The wireless standard is being promoted by the ZigBee Alliance, a group of hardware and software vendors.
Figure 8 was founded two years ago, by veterans of the Bluetooth software development effort, says Joe Markee, CEO for Figure 8. It has raised US$4 million in two rounds of venture funding, mostly from funds in the San Diego area.
Markee admits that awareness of ZigBee and its implications is not pervasive among the general public. But there is, he says, "huge interest" among equipment manufacturers, who are keenly interested in networking their devices simply and cheaply.
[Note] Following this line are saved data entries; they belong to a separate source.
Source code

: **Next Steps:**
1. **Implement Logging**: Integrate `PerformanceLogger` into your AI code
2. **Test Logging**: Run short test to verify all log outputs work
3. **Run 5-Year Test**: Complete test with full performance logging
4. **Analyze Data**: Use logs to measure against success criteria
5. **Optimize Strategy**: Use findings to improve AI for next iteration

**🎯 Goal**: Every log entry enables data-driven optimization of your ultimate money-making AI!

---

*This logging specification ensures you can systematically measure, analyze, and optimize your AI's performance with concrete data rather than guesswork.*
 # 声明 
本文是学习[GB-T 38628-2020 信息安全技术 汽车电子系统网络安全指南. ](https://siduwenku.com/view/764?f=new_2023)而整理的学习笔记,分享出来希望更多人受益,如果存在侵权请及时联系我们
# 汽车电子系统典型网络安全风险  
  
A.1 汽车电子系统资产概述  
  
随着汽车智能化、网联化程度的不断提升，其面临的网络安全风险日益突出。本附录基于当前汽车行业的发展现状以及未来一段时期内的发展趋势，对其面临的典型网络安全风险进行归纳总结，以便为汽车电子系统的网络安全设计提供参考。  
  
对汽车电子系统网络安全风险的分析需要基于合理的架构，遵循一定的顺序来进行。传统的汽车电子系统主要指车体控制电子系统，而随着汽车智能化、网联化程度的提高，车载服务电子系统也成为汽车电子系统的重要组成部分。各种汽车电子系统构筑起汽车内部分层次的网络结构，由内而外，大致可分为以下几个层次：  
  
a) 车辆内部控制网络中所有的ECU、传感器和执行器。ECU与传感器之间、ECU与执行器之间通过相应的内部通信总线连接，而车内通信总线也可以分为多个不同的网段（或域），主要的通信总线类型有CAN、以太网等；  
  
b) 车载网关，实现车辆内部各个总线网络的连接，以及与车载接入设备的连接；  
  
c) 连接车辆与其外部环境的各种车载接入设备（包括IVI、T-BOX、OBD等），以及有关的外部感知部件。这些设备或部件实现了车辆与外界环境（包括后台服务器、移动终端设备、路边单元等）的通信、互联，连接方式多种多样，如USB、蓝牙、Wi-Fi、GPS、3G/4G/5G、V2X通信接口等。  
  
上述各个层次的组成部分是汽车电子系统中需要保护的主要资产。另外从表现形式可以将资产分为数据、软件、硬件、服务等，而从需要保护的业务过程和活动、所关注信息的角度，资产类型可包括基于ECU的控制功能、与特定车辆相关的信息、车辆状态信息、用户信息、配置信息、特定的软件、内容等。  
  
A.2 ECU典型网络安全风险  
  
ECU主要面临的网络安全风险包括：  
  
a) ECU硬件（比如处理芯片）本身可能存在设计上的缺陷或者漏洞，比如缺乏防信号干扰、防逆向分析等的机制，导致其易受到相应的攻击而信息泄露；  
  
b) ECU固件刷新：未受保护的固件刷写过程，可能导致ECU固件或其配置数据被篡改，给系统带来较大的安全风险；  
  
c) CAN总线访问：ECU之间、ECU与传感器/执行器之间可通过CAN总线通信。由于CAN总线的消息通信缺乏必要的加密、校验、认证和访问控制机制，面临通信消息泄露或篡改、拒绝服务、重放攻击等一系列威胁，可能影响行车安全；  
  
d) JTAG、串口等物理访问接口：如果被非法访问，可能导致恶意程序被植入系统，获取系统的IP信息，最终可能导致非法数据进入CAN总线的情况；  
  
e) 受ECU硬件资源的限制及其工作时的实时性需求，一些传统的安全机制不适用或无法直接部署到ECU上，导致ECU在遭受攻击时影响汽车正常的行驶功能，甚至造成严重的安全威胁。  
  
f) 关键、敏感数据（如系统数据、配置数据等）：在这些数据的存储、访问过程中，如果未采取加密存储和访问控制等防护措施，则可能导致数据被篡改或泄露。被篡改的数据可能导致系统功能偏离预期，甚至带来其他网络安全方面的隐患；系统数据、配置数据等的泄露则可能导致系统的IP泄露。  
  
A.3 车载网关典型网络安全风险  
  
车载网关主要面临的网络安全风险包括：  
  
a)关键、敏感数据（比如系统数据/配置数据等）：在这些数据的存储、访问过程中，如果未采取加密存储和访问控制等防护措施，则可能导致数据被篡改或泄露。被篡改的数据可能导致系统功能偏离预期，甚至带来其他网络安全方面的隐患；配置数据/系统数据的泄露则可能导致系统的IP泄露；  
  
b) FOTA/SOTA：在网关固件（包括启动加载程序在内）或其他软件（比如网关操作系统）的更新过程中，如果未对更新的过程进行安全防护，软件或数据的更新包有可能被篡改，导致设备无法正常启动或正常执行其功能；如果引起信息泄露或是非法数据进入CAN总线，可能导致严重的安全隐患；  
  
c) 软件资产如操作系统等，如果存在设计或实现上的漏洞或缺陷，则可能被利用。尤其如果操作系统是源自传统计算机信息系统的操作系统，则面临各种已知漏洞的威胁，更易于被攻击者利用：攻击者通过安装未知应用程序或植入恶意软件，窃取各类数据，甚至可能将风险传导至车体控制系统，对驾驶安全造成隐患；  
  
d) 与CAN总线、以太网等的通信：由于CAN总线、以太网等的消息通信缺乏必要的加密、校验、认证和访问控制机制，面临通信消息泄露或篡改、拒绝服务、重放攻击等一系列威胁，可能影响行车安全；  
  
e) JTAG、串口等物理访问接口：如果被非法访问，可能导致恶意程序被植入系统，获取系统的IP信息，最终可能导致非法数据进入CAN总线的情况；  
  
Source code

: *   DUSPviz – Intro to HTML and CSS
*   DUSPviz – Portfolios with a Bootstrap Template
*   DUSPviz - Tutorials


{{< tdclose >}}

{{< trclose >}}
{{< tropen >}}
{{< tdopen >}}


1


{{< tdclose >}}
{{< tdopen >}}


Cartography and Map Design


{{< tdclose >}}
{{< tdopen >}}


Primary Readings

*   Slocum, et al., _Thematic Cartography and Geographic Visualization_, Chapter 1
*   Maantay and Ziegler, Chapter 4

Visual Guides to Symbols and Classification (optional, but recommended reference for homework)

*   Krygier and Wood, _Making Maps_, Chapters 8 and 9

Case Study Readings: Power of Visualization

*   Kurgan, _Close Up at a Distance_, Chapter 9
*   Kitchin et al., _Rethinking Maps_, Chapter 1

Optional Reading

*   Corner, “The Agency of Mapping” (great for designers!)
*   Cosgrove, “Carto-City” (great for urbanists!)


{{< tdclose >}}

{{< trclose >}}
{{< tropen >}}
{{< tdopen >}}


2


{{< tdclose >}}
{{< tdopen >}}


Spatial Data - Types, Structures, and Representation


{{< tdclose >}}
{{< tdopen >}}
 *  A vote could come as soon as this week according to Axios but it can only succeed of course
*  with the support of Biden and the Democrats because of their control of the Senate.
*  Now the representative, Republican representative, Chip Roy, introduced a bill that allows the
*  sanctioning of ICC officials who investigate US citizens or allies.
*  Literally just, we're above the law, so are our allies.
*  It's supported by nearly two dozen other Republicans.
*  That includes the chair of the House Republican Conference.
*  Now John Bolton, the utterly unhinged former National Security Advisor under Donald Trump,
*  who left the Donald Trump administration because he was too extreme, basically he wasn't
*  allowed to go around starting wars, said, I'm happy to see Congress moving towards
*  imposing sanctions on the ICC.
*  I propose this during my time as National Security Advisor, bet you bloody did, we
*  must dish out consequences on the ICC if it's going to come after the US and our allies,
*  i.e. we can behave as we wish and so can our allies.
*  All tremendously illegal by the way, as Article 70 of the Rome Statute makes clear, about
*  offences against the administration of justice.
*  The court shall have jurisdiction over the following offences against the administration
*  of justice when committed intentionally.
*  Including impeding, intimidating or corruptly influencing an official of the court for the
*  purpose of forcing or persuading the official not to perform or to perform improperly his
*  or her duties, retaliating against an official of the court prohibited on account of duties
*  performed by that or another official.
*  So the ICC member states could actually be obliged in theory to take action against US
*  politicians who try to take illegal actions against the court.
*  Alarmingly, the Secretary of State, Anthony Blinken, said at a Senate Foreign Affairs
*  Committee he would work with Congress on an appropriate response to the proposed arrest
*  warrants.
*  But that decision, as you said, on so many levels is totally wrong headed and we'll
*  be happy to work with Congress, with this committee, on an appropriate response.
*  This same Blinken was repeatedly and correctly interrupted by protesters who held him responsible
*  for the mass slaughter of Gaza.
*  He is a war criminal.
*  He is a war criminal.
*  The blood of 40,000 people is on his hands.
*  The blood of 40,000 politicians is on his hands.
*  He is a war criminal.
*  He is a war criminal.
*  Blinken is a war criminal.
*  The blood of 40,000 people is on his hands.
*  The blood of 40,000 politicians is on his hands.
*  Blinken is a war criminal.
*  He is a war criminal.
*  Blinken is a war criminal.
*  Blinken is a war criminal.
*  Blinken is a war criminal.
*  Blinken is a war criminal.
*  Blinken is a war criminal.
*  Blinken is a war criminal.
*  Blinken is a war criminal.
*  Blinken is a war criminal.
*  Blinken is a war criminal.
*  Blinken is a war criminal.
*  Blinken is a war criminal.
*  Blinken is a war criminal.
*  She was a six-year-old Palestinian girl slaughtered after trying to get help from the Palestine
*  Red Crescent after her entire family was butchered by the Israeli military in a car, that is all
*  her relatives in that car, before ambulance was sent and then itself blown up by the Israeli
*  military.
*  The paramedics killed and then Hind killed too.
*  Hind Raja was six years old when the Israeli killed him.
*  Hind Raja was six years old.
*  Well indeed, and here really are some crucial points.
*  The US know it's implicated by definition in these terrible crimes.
The six-minute Figure 8 presentation at DEMOmobile included a smoke detector and a light fixture, both communicating via a third ZigBee-equipped component. The presentation faltered when a projection screen, intended to show ZigBee traffic packets among the devices, balked at displaying the traffic.
Markee admits there are other radio technologies being touted as alternatives to ZigBee, including Bluetooth, 802.11 WLANs, radio frequency identification and, somewhere in the future, ultra wideband. But ZigBee has two powerful selling points, Markee says: low price and low power.
"Today, even the ZigBee prototype chipsets are cheaper than any Wi-Fi (802.11) chipset," he says. And 802.11 radios, and even Bluetooth, still consume much more power than ZigBee, he says.